__EXCERPTED TEXT__.
As reported in Table 6, organic acids content in shoots was significantly influenced by the addition of NaCl and CaCl₂ in the nutrient solution, exception made for formic and tartaric acids. More specifically, quinic and citric acids were enhanced in C plants compared to NaT, which in turns had higher values than CaT plants. Differently, acetic and ossalic acids presented higher values in C and NaT than CaT plants. Concerning the malic acids, their content was enhanced in C plants compared to both NaT and CaT treatments.

4. Discussion

This research highlights a different physiological response of Callistemon citrinus plants when subjected to iso-osmotic solutions of NaCl and CaCl₂, probably due to morpho-anatomical differences developed in these plants in response to the two salinity treatments.

__EXERCISE AIM__.
Answer these questions from the excerpt on salt treatments in Callistemon citrinus.
(a) Which two organic acids in shoots were the exception to the significant influence of NaCl and CaCl₂?
(b) In which plants was malic acid content enhanced compared to both NaT and CaT treatments?
(c) What kind of NaCl and CaCl₂ solutions does the discussion say the plants were subjected to?

__SUPPLIED MATERIAL__.
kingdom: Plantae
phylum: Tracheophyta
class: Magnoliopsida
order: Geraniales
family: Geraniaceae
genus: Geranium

__EXPECTED ANSWER__.
(a) Formic and tartaric acids.
(b) C plants.
(c) Iso-osmotic solutions.